## Given request
Output the listing below verbatim, from its first line through the line containing "common name: Fox moth", inclusive.

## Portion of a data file
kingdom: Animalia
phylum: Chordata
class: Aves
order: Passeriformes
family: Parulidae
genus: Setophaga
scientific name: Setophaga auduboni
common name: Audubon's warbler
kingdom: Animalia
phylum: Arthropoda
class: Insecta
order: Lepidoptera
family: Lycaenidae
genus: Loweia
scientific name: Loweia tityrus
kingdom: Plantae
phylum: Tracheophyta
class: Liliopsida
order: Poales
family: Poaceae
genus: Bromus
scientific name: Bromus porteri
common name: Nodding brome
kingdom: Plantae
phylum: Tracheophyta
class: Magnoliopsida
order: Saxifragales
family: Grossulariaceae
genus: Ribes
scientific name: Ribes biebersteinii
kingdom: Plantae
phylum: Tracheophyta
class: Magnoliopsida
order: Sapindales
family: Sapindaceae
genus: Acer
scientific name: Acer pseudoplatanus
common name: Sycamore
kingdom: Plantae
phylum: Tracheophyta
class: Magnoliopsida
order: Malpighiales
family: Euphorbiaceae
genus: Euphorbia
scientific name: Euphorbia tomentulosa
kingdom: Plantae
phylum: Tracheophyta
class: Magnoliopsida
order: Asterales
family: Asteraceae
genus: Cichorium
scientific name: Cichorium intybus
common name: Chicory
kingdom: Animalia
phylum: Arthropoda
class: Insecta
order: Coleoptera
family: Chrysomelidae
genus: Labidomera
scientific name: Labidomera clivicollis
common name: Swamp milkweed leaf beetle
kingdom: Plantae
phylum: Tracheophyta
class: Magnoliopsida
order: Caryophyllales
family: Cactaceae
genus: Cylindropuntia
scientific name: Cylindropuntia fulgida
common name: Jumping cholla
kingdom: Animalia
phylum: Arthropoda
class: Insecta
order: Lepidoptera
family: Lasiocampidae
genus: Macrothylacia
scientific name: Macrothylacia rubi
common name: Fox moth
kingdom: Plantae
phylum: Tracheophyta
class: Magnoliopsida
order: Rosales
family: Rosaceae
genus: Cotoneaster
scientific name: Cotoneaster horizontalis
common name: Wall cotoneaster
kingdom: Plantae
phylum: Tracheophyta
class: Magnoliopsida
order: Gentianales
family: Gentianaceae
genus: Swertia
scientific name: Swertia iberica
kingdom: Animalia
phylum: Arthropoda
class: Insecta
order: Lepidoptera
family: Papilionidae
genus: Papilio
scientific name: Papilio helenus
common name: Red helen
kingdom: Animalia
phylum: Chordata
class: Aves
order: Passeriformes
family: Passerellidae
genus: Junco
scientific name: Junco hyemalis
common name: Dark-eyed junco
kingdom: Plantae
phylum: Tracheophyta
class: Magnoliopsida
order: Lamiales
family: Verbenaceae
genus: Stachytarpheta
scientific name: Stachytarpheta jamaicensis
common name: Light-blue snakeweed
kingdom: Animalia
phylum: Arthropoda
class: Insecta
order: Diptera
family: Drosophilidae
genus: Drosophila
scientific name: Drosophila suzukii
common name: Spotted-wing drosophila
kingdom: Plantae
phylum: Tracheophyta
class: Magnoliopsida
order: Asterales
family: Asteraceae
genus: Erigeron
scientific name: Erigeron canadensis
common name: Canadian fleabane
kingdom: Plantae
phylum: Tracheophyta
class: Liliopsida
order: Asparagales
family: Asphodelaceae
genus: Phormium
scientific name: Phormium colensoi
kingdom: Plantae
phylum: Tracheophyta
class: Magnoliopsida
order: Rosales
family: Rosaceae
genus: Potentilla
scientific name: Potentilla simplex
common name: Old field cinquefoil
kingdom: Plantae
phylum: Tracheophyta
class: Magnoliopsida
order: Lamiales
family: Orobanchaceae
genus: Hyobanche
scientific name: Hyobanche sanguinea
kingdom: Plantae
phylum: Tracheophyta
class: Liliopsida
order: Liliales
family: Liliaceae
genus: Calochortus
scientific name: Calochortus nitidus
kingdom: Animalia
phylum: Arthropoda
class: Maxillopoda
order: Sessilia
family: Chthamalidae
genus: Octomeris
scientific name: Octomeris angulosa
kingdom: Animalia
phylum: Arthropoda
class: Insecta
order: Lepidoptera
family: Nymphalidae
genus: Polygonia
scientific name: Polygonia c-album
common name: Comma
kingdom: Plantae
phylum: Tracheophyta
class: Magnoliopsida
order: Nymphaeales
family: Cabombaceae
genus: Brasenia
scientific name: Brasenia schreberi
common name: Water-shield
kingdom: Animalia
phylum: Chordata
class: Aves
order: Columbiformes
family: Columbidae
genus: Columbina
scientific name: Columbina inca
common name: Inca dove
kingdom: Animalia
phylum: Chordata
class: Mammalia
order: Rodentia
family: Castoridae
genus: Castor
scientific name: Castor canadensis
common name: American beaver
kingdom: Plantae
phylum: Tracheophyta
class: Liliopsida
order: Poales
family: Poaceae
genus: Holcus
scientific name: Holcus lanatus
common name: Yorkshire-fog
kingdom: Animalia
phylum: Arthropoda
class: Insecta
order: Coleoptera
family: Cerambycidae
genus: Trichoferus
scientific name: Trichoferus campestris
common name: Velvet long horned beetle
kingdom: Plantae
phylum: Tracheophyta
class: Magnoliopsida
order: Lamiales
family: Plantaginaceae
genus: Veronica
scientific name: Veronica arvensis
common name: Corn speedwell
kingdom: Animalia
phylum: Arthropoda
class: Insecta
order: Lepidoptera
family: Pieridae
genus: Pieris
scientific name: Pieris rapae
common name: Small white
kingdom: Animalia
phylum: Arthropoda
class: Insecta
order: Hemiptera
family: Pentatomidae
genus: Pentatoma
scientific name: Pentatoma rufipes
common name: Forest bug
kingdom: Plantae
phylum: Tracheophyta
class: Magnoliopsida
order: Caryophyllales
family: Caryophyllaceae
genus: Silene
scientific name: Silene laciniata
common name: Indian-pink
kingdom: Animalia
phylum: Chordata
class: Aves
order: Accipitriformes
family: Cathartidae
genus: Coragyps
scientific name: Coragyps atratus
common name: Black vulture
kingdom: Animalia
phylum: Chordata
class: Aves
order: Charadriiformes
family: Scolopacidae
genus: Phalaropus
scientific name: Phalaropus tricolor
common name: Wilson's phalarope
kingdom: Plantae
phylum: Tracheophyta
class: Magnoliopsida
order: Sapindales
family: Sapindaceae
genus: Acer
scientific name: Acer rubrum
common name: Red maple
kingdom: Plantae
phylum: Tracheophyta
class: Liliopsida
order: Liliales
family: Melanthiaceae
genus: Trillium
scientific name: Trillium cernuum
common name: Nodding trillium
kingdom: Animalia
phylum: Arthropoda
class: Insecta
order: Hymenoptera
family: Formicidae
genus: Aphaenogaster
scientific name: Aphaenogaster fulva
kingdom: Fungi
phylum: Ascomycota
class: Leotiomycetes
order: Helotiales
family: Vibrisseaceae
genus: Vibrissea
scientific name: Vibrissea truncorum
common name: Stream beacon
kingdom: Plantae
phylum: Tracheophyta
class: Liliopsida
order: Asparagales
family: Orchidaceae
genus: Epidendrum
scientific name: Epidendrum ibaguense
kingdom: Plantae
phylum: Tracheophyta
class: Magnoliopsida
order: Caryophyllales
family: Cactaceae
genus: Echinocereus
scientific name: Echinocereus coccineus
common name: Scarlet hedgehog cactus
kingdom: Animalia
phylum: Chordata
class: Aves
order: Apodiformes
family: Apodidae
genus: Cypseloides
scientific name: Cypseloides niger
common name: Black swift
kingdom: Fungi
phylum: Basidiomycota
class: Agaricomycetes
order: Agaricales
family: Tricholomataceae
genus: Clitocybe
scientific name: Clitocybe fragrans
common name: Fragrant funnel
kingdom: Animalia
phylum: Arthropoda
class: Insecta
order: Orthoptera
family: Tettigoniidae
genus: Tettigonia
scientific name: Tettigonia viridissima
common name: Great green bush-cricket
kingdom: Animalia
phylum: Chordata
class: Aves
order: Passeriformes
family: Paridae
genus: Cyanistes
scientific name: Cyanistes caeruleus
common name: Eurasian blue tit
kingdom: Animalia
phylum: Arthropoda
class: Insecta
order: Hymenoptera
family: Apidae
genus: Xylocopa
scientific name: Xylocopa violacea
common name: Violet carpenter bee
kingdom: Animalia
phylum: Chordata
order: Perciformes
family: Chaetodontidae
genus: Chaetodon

## Exercise answer
kingdom: Animalia
phylum: Chordata
class: Aves
order: Passeriformes
family: Parulidae
genus: Setophaga
scientific name: Setophaga auduboni
common name: Audubon's warbler
kingdom: Animalia
phylum: Arthropoda
class: Insecta
order: Lepidoptera
family: Lycaenidae
genus: Loweia
scientific name: Loweia tityrus
kingdom: Plantae
phylum: Tracheophyta
class: Liliopsida
order: Poales
family: Poaceae
genus: Bromus
scientific name: Bromus porteri
common name: Nodding brome
kingdom: Plantae
phylum: Tracheophyta
class: Magnoliopsida
order: Saxifragales
family: Grossulariaceae
genus: Ribes
scientific name: Ribes biebersteinii
kingdom: Plantae
phylum: Tracheophyta
class: Magnoliopsida
order: Sapindales
family: Sapindaceae
genus: Acer
scientific name: Acer pseudoplatanus
common name: Sycamore
kingdom: Plantae
phylum: Tracheophyta
class: Magnoliopsida
order: Malpighiales
family: Euphorbiaceae
genus: Euphorbia
scientific name: Euphorbia tomentulosa
kingdom: Plantae
phylum: Tracheophyta
class: Magnoliopsida
order: Asterales
family: Asteraceae
genus: Cichorium
scientific name: Cichorium intybus
common name: Chicory
kingdom: Animalia
phylum: Arthropoda
class: Insecta
order: Coleoptera
family: Chrysomelidae
genus: Labidomera
scientific name: Labidomera clivicollis
common name: Swamp milkweed leaf beetle
kingdom: Plantae
phylum: Tracheophyta
class: Magnoliopsida
order: Caryophyllales
family: Cactaceae
genus: Cylindropuntia
scientific name: Cylindropuntia fulgida
common name: Jumping cholla
kingdom: Animalia
phylum: Arthropoda
class: Insecta
order: Lepidoptera
family: Lasiocampidae
genus: Macrothylacia
scientific name: Macrothylacia rubi
common name: Fox moth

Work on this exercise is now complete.